## Revision tracking records
- - -
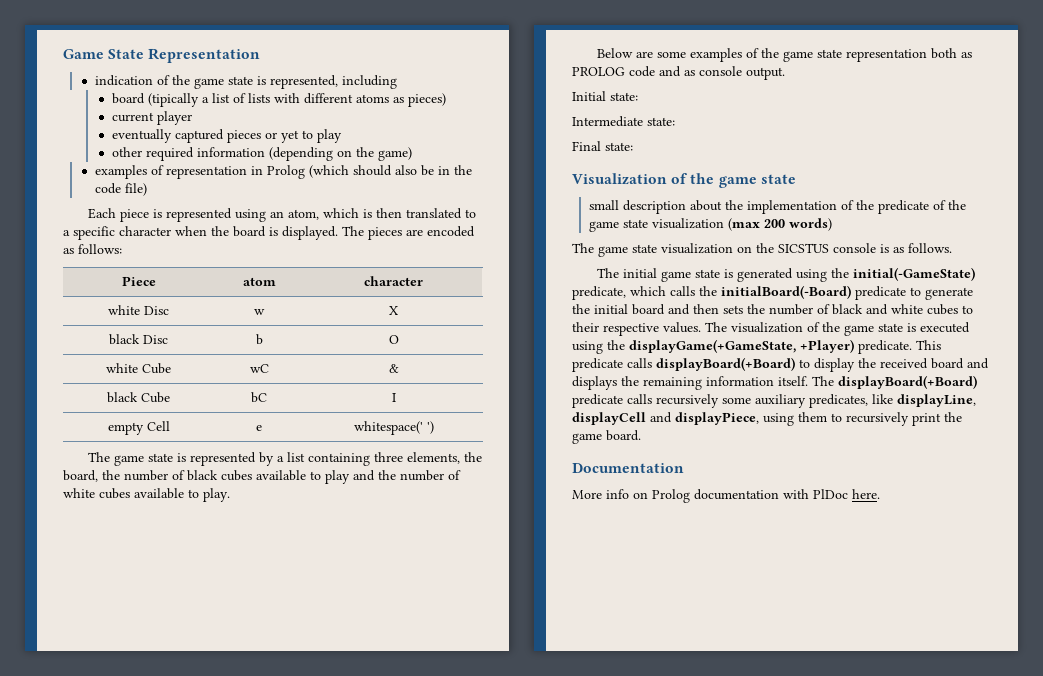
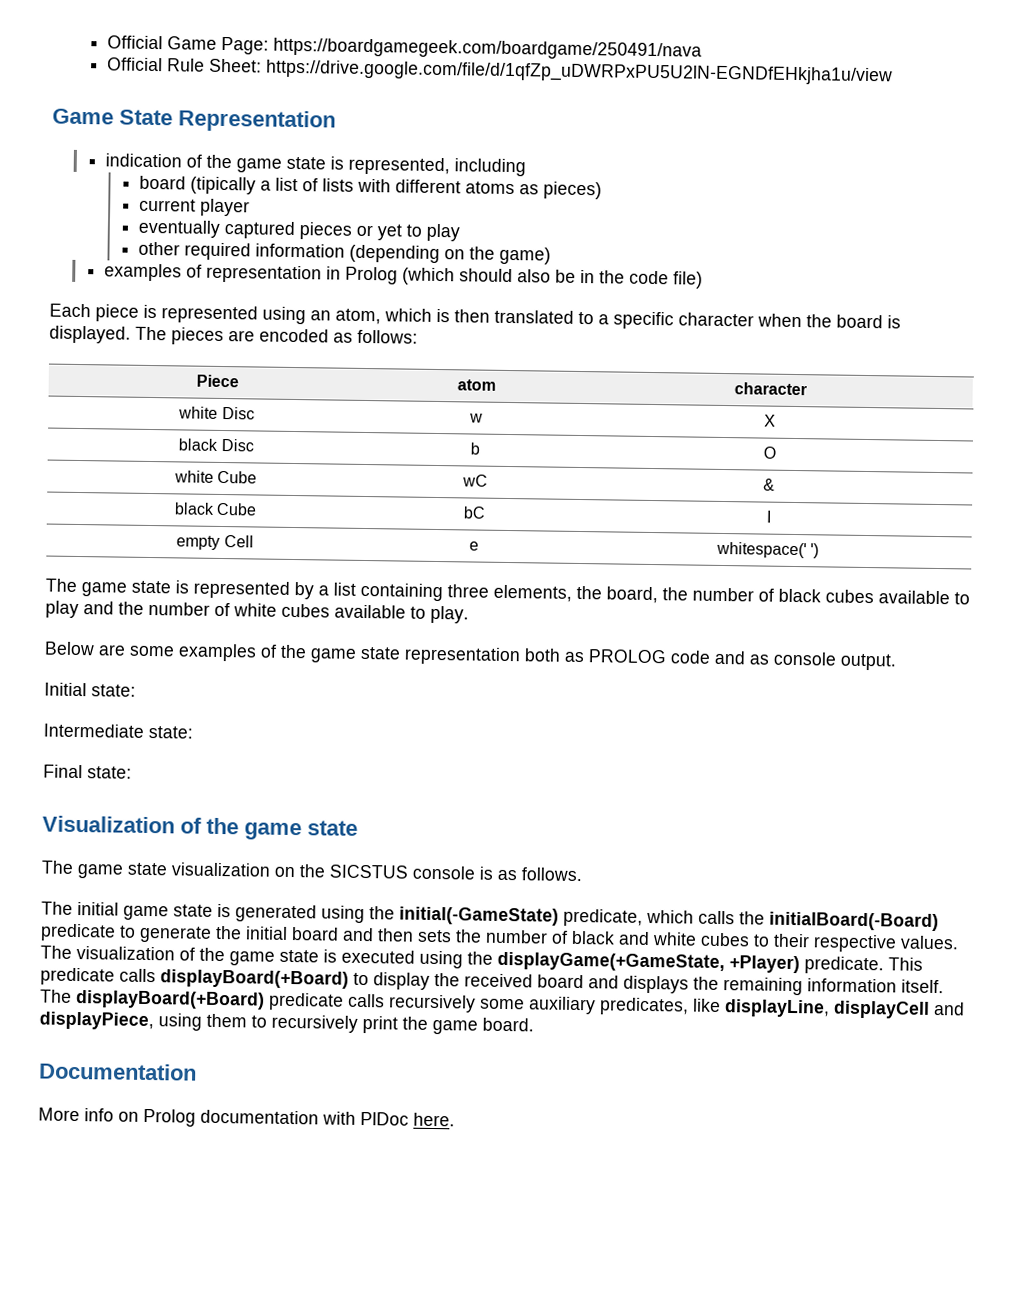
(63, 54) none -> [106,35,702,61] [106,57,893,86] Official Game Page: https://boardgamegeek.com/boardgame/250491/nava // Official Rule Sheet: https://drive.google.com/file/d/1qfZp_uDWRPxPU5U2lN-EGNDfEHkjha1u/view //
[588,200,966,214] [588,218,832,232] // small description about the implementation of the predicate of the game state visualization (max 200 words) -> (358, 828) none

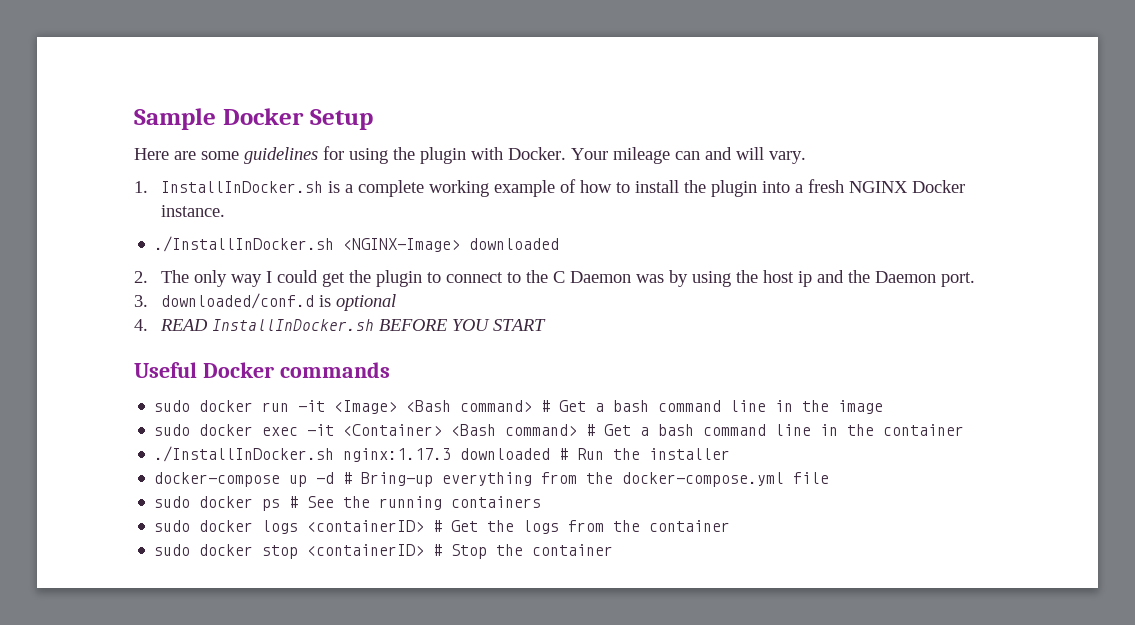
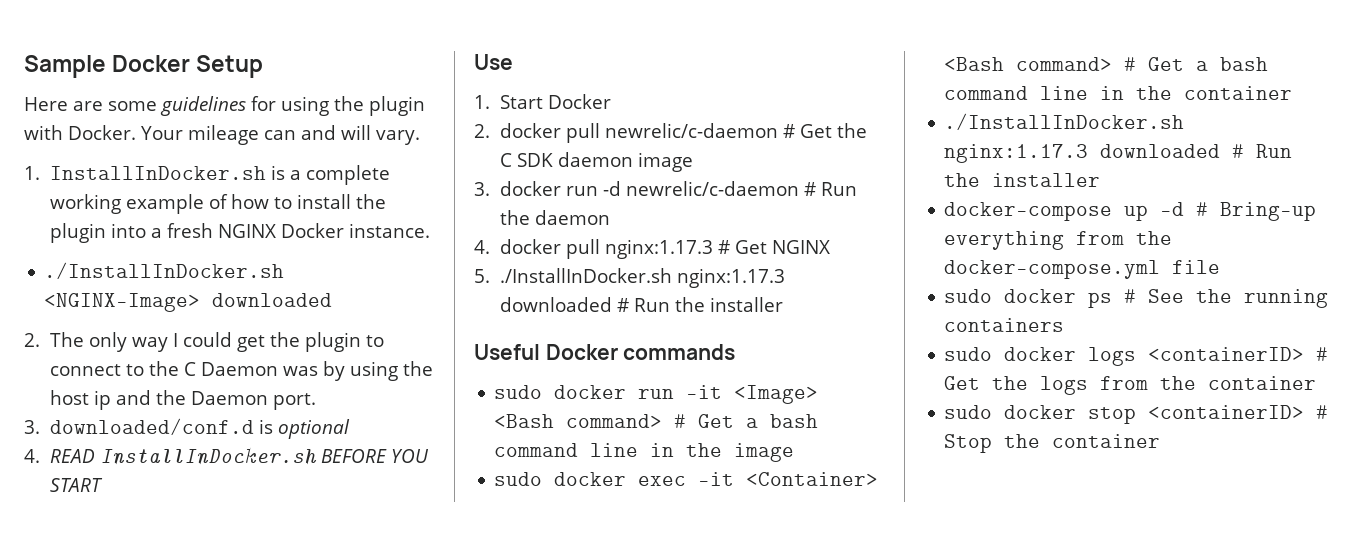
(547, 325) none -> [474,54,513,70] [474,94,612,109] [474,123,868,143] [500,152,694,172] [474,181,858,196] [500,210,611,225] [474,239,831,259] [474,268,786,288] [500,297,784,312] // Use // 1. Start Docker // 2. docker pull newrelic/c-daemon # Get the C SDK daemon image // 3. docker run -d newrelic/c-daemon # Run the daemon // 4. docker pull nginx:1.17.3 # Get NGINX // 5. ./InstallInDocker.sh nginx:1.17.3 downloaded # Run the installer

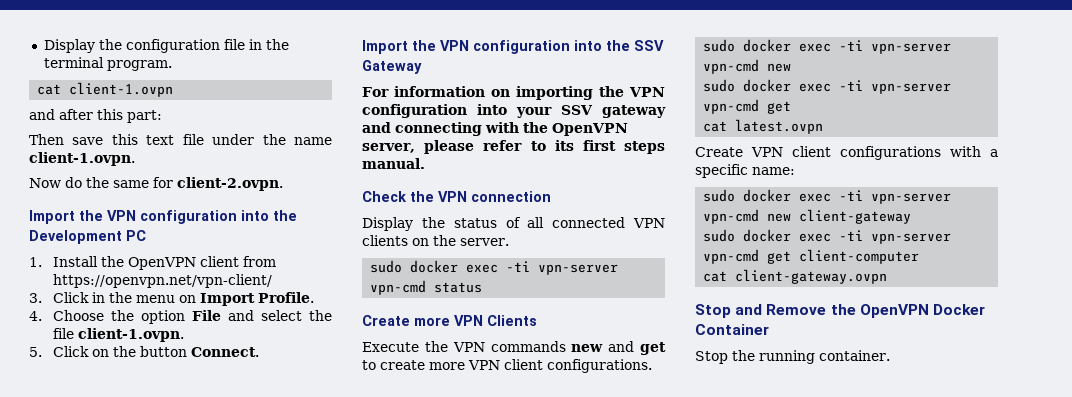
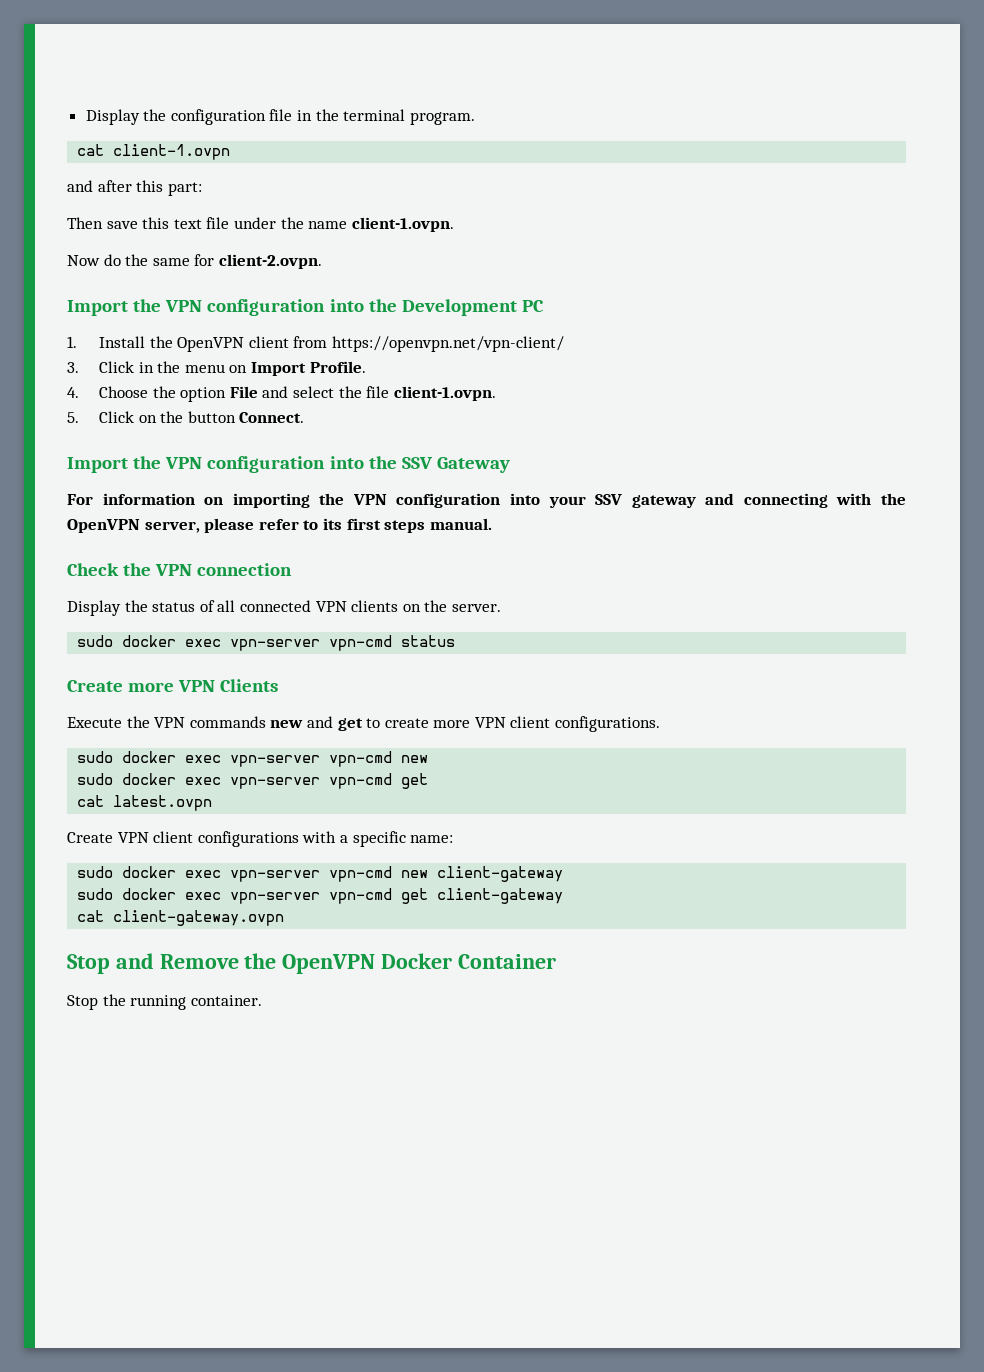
[506,261,531,272] -ti -> (222, 643) none
[839,40,864,51] -ti -> (222, 759) none
[839,80,864,91] -ti -> (222, 781) none
[839,190,864,201] -ti -> (222, 874) none
[839,230,952,244] [703,249,920,264] -ti vpn-server vpn-cmd get client-computer -> [230,888,564,904] vpn-server vpn-cmd get client-gateway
- - -
## Work required
Only a word-for-word repetition of the lines from the one containing "[839,190,864,201] -ti -> (222, 874) none" to the final line of the data above counts as the answer.

## Solved exercise
[839,190,864,201] -ti -> (222, 874) none
[839,230,952,244] [703,249,920,264] -ti vpn-server vpn-cmd get client-computer -> [230,888,564,904] vpn-server vpn-cmd get client-gateway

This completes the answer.